In the beginning I tried to handle the class imbalance at the “pandas level”, by first separating a train and a validation set from the original dataframe, then under/oversampling separately in those sets, shuffling, re-merging the dataframes, and instead of calling to get_cv_idx, passing the last 20% integers starting from n backwards. Super error-prone, indeed.

In the end, this path was blocked because of the inner duplicate dropping of from_data, and I forgot about it. But now that @ramesh has added this functionality, I will try it tonight and see what happens.

Thanks!

arunslb123 · January 28, 2018, 12:41am

Can anyone share the paper that discusses oversampling approaches as Jeremy mentioned in the classes? Thanks

maddogS · January 28, 2018, 12:54am

I’m dealing with the same problem. But with NLP data. I have read that SMOTE or SMOTE+ENN / tomek link removal might be a good idea for this… for your reference. This is the standard package that has these implemented: https://github.com/scikit-learn-contrib/imbalanced-learn

I’m exploring a 2 stage model of 1. is the the majority class (and train for a low false +)
then if it’s not in the majority class …
2. which minority class is it… (I only have 2)…
I thought about using a auto-encoder trained on one of the minority class as a “anomaly detector” … basically if you feed a minority class data point though the auto-encoder and it comes out “mangled” then it’s the other minority class…
Given I only have 200 of each minority class labelled… I have some doubts if the auto-encoder idea will work… would love to hear your thoughts…
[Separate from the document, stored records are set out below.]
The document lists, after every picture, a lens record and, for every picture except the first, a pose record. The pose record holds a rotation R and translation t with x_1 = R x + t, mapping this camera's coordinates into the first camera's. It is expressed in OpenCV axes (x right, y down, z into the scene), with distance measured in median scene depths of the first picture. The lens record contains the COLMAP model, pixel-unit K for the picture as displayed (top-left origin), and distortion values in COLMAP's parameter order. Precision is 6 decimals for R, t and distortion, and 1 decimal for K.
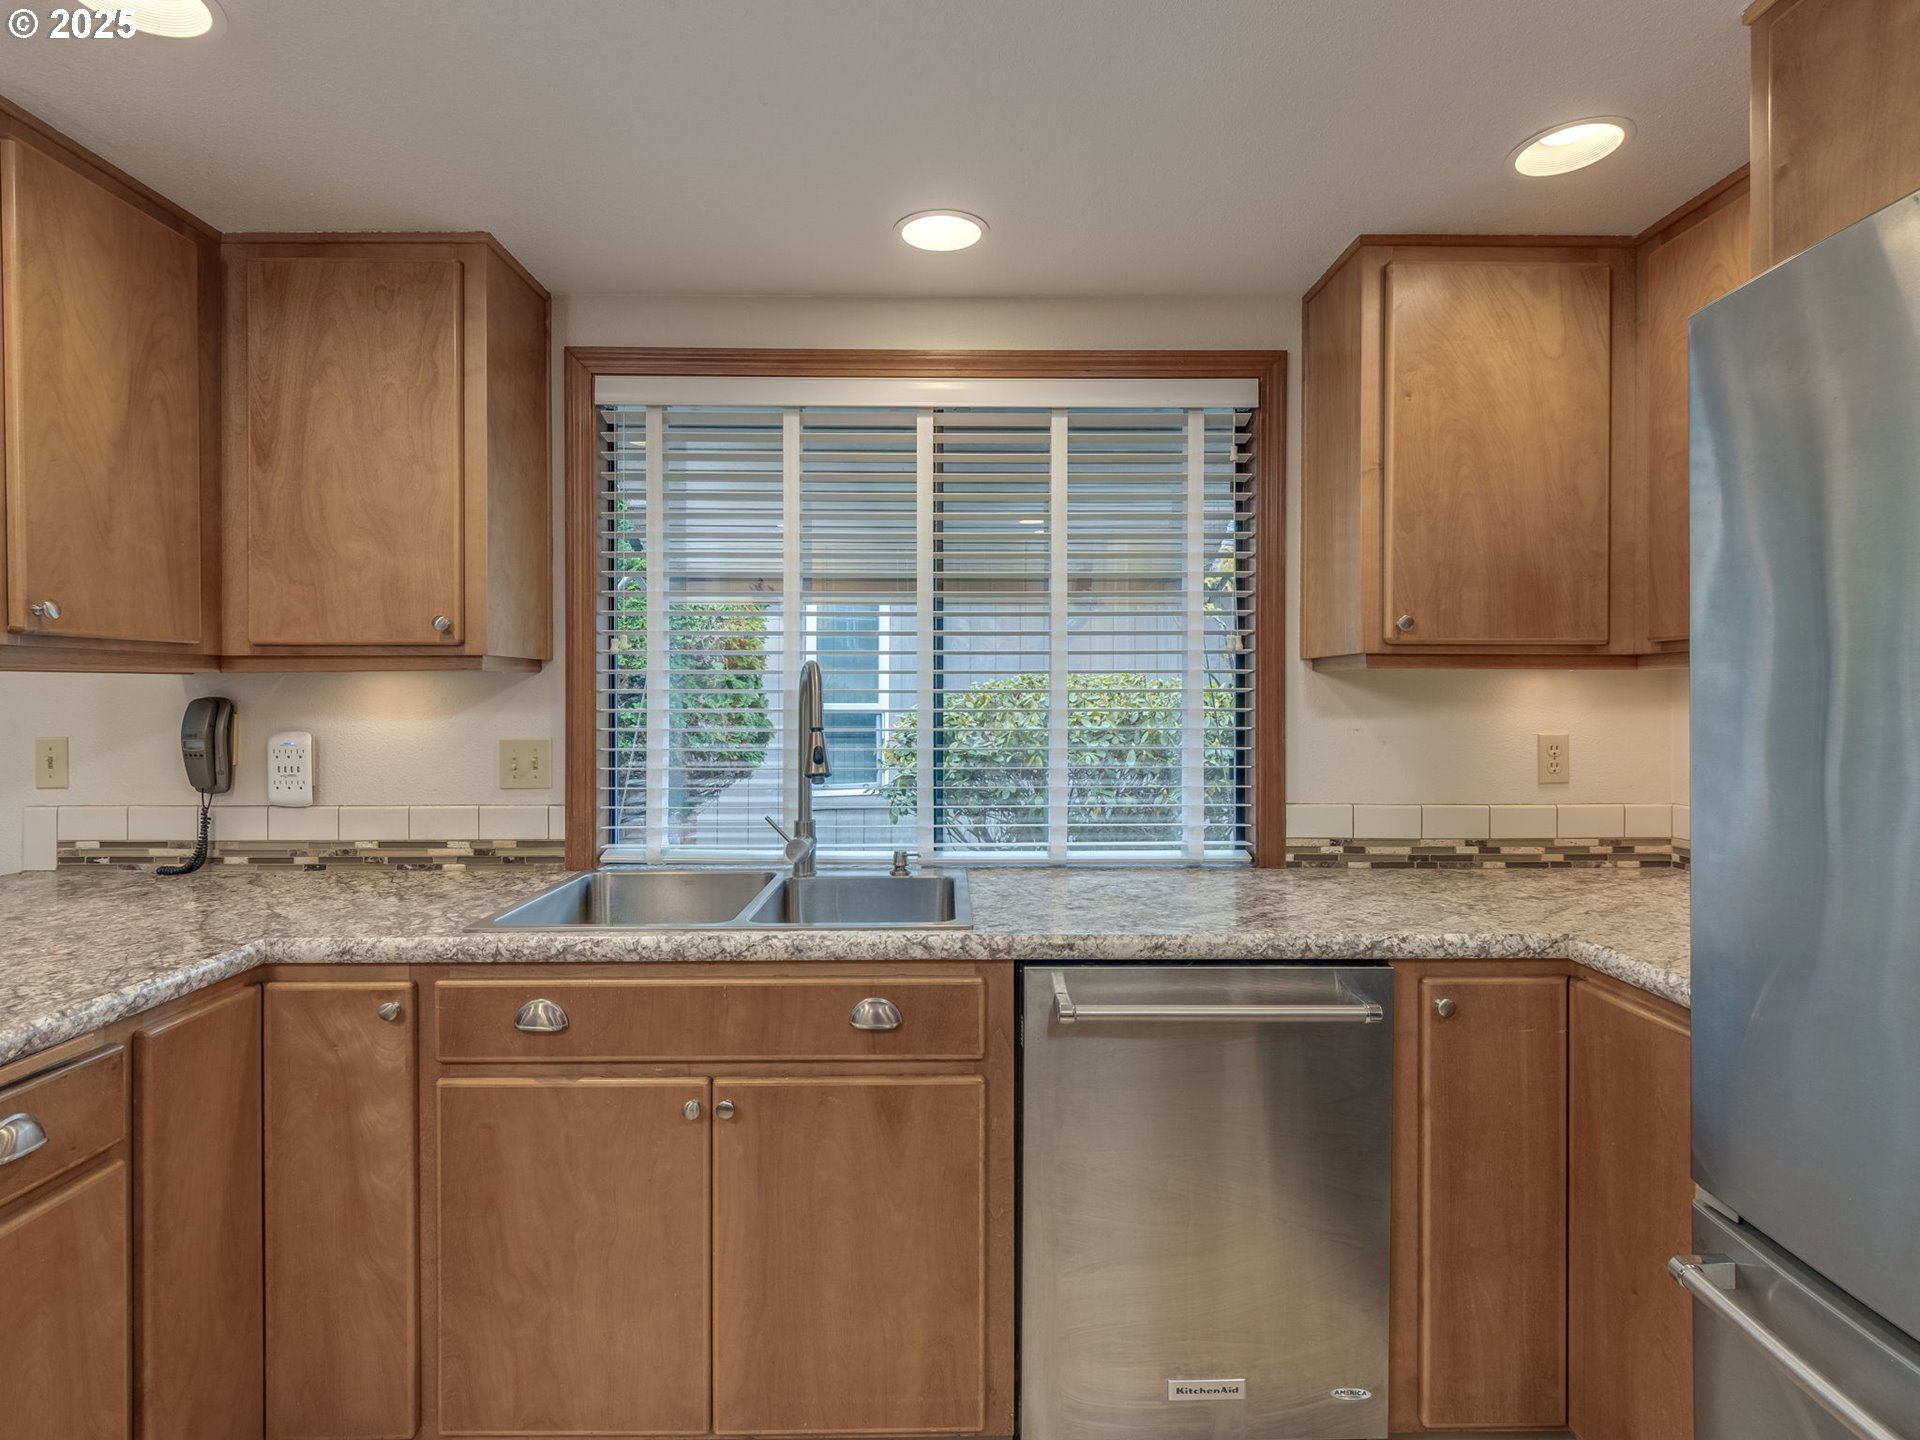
lens RADIAL K [[1009.4, 0, 970.3], [0, 1009.4, 703.6], [0, 0, 1]] dist [0.012744, -0.009235]
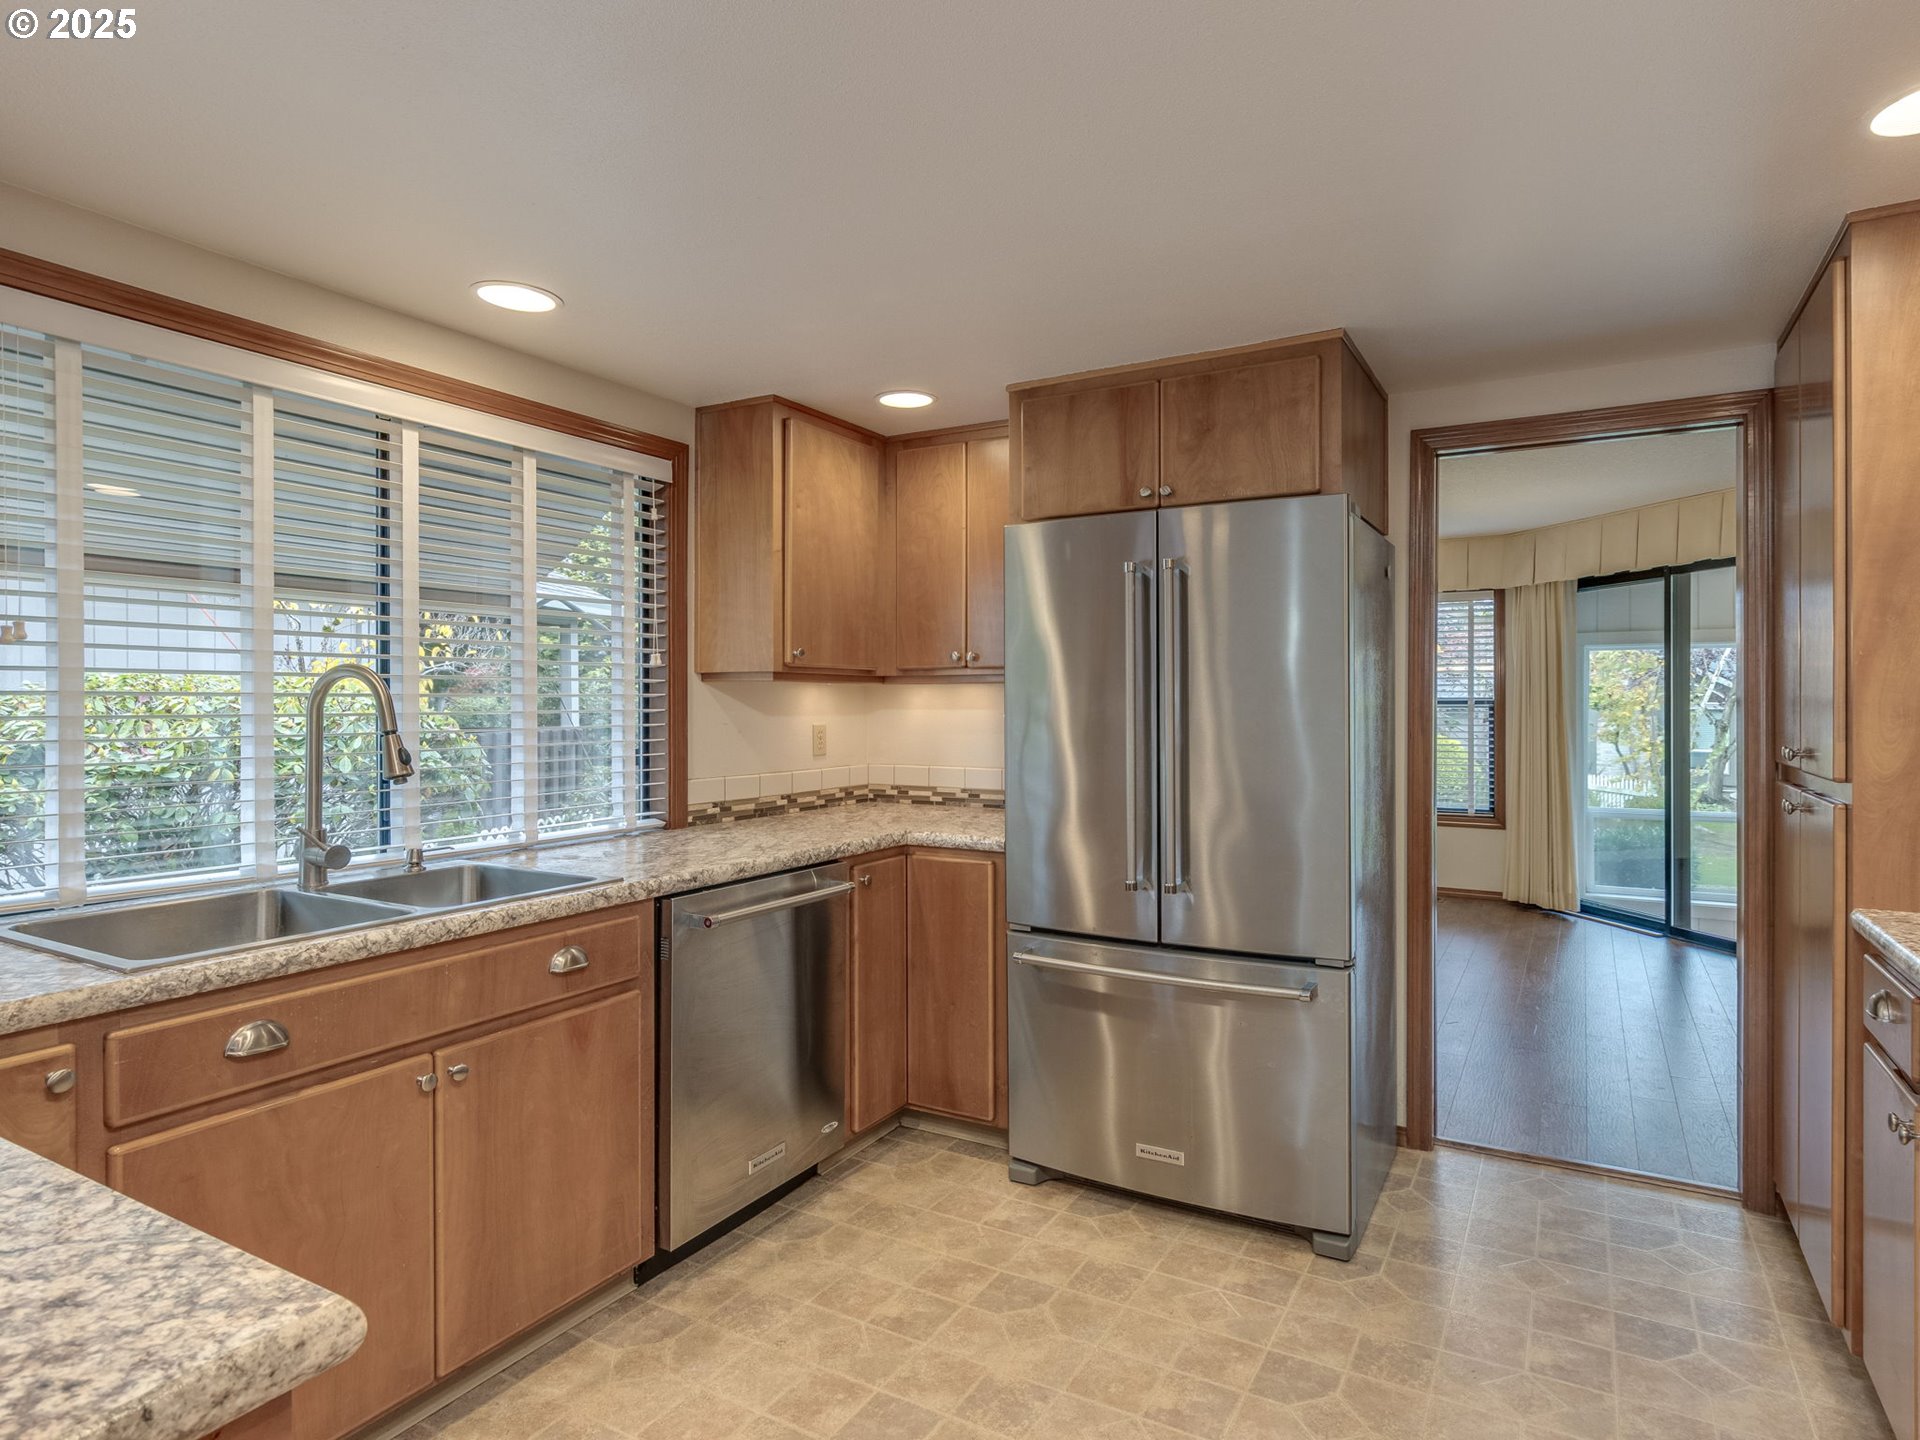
lens RADIAL K [[1084.0, 0, 954.8], [0, 1084.0, 721.7], [0, 0, 1]] dist [0.009588, 0.000318]
pose [[0.521205, -0.015426, 0.853292, -0.758124], [0.007006, 0.999880, 0.013796, 0.004005], [-0.853402, -0.001213, 0.521251, -0.064290]]
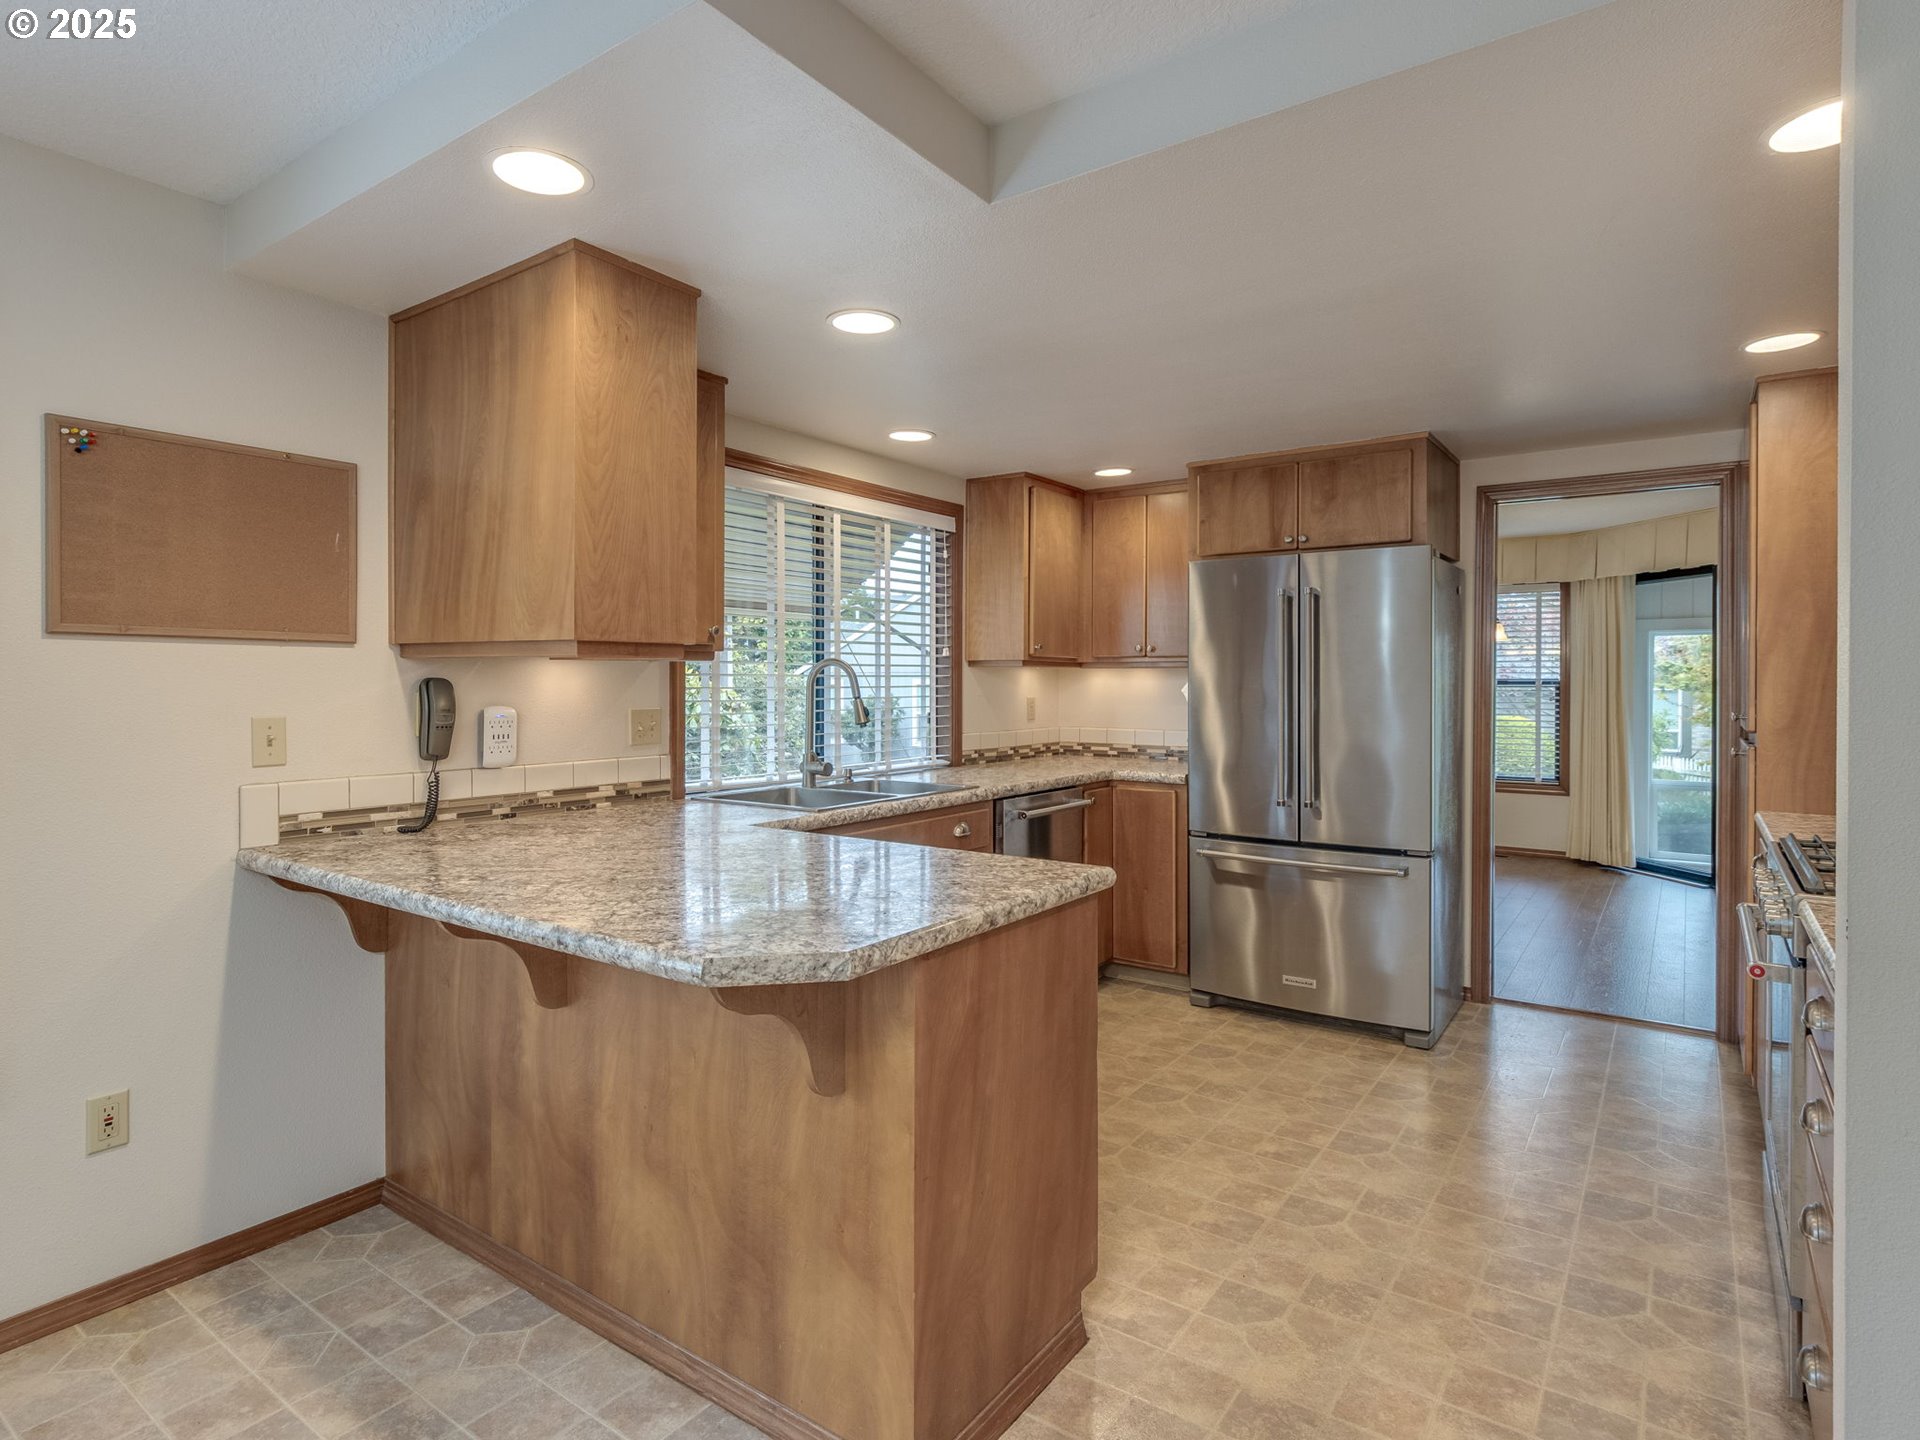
lens RADIAL K [[1009.4, 0, 955.1], [0, 1009.4, 701.2], [0, 0, 1]] dist [0.012744, -0.009235]
pose [[0.591502, -0.014395, 0.806175, -1.323986], [0.003959, 0.999880, 0.014949, 0.005749], [-0.806294, -0.005650, 0.591488, -0.166300]]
also anyone have ideas/experience generating nlp based data to augment minority classes??? (Other than smote…)

thx all!

wnurmi · March 16, 2018, 8:11pm

You’ve probably already found it
but I think he meant this one: https://arxiv.org/pdf/1710.05381.pdf

sandeepgupta2 · December 13, 2018, 10:17am

Hi @ramesh - It seems this issue persists in the latest code. Can you please confirm.

I have been trying to upsample the minority class, but it seems that the duplicate records are getting removed.

vladimirk · December 22, 2018, 1:42am

Would it make sense and, if not, why not, to do something like training time augmentation of images that belong to the unbalanced part of the dataset? For example, add flipped, or zoomed version of these images to the training set instead of just duplicate them?